Esri UK Managed Services

Esri UK and Esri Ireland’s Managed Services Teams provide services to host and run an organisations ArcGIS Infrastructure in the cloud.  This infrastructure will be operated in our cloud service providers’ infrastructure.  Each deployment will differ depending on an organisations requirements, but it provides the capability to deploy a managed ArcGIS system within EU data centres, helping an organisation tailor their GIS solution, for instance where the organisation prefers to keep Personal Data within the EU.

Conclusion

Each organisation that deals with Personal Data needs to ensure that they address any issues that GDPR raises.  If you choose to store Personal Data in ArcGIS then you remain responsible for that data and how it is managed and used within the system.  ArcGIS is a powerful platform for helping with the task of managing Personal Data, and provides tools and capabilities that can address some of the specific requirements of GDPR.

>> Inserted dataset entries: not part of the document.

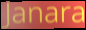
Janara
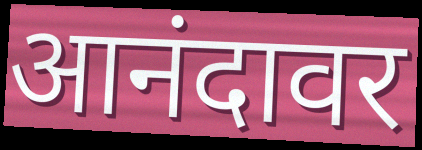
आनंदावर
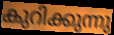
കുറിക്കുന്നു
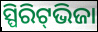
ସ୍ପିରିଟ୍‌ଭିଜା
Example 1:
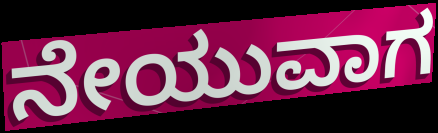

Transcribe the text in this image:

ನೇಯುವಾಗ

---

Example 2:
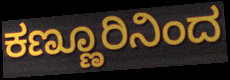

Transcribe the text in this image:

ಕಣ್ಣೂರಿನಿಂದ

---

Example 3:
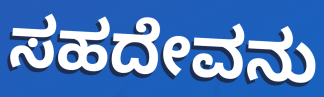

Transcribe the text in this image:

ಸಹದೇವನು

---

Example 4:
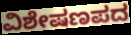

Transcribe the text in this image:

ವಿಶೇಷಣಪದ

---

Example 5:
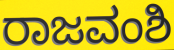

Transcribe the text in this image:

ರಾಜವಂಶಿ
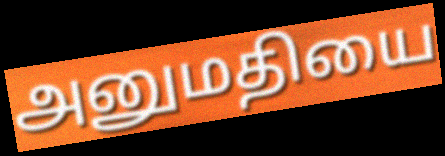
அனுமதியை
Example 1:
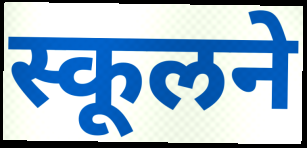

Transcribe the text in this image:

स्कूलने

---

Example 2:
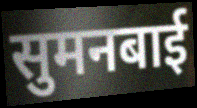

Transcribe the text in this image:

सुमनबाई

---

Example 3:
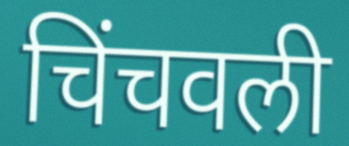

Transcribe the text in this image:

चिंचवली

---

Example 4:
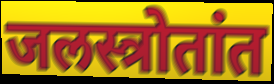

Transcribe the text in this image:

जलस्त्रोतांत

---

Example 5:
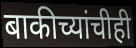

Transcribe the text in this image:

बाकीच्यांचीही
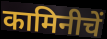
कामिनीचें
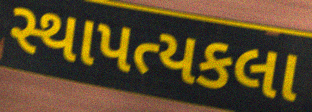
સ્થાપત્યકલા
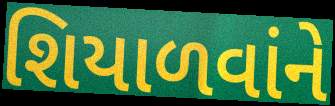
શિયાળવાંને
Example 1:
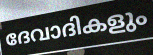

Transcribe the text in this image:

ദേവാദികളും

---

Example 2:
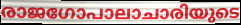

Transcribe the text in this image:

രാജഗോപാലാചാരിയുടെ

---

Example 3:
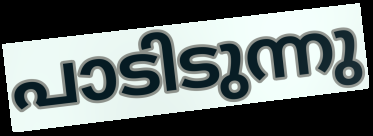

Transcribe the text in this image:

പാടിടുന്നു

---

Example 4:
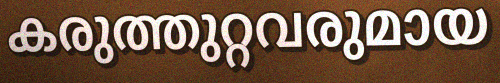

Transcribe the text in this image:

കരുത്തുറ്റവരുമായ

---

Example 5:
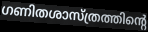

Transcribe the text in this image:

ഗണിതശാസ്ത്രത്തിന്റെ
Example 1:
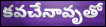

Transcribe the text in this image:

కవచేనావృతో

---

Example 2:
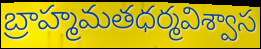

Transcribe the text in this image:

బ్రాహ్మమతధర్మవిశ్వాస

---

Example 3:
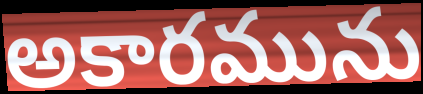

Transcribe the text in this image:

అకారమును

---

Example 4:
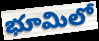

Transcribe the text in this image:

భూమిలో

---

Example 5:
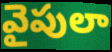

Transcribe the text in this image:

వైపులా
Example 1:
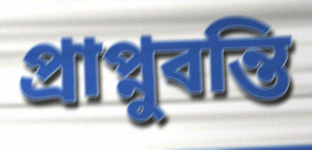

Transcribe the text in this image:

প্রাপ্নুবন্তি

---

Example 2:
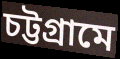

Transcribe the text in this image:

চট্টগ্রামে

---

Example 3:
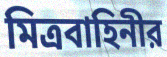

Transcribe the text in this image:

মিত্রবাহিনীর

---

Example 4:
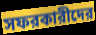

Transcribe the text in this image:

সফরকারীদের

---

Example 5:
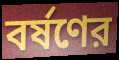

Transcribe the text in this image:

বর্ষণের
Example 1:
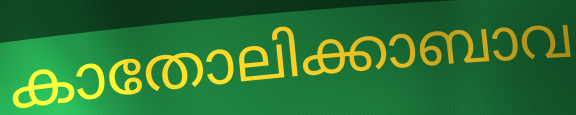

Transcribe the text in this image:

കാതോലിക്കാബാവ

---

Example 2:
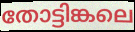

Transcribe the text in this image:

തോട്ടിങ്കലെ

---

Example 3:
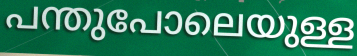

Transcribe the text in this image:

പന്തുപോലെയുള്ള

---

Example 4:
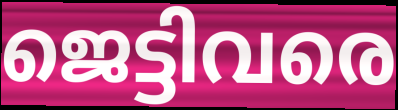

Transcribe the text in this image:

ജെട്ടിവരെ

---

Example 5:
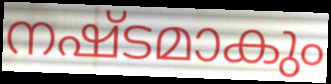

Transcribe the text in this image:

നഷ്ടമാകും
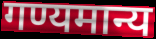
गण्यमान्य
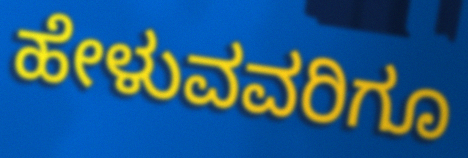
ಹೇಳುವವರಿಗೂ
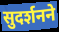
सुदर्शनने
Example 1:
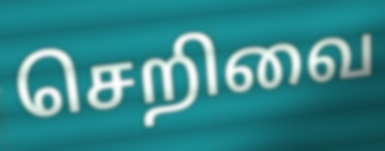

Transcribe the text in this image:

செறிவை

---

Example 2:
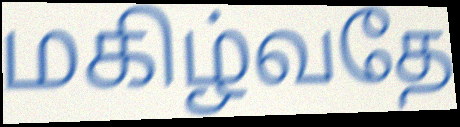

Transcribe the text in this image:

மகிழ்வதே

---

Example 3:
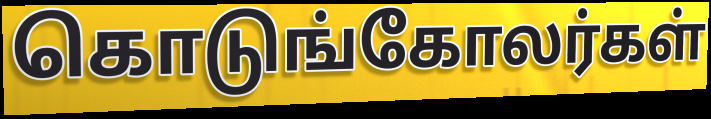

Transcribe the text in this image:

கொடுங்கோலர்கள்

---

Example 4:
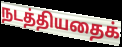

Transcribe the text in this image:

நடத்தியதைக்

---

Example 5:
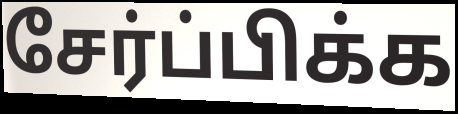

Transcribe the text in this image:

சேர்ப்பிக்க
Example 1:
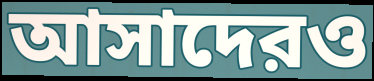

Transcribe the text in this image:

আসাদেরও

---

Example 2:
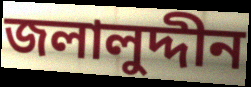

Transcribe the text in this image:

জলালুদ্দীন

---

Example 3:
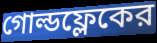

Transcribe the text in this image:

গোল্ডফ্লেকের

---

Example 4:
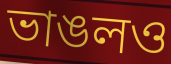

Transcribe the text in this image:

ভাঙলও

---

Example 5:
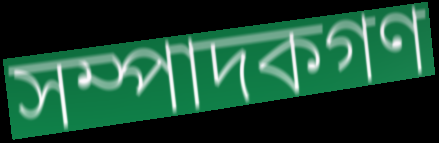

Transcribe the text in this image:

সম্পাদকগণ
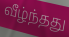
வீழ்ந்தது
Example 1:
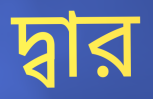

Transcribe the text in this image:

দ্বার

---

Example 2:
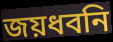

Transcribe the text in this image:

জয়ধবনি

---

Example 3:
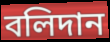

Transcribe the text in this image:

বলিদান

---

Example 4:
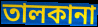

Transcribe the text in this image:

তালকানা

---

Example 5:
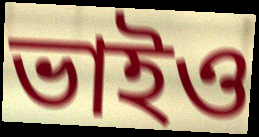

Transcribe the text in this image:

ভাইও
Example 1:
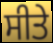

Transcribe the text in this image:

ਸੀਤੇ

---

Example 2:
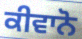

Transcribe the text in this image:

ਕੀਵਾਨੋ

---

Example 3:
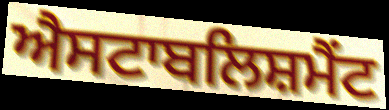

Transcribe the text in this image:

ਐਸਟਾਬਲਿਸ਼ਮੈਂਟ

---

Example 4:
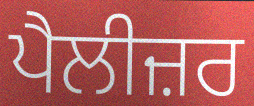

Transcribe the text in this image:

ਪੈਲੀਜ਼ਰ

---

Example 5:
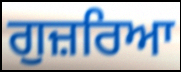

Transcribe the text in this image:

ਗੁਜ਼ਰਿਆ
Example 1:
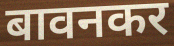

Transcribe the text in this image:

बावनकर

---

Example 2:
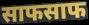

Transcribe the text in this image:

साफसाफ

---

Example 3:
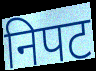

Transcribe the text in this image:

निपट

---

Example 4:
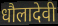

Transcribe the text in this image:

धौलादेवी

If you utilise cloud services as part of your ArcGIS system, whether that is infrastructure provided by us, Esri Inc or another third party, or by utilising software as a service, then it is important that you understand how that impacts your responsibilities under GDPR.  We, Esri Inc and our third-party Data Processors (or sub-processors) provide both technical and contractual measures to enable you to meet your GDPR requirements, as well as addressing those requirements for our own operations.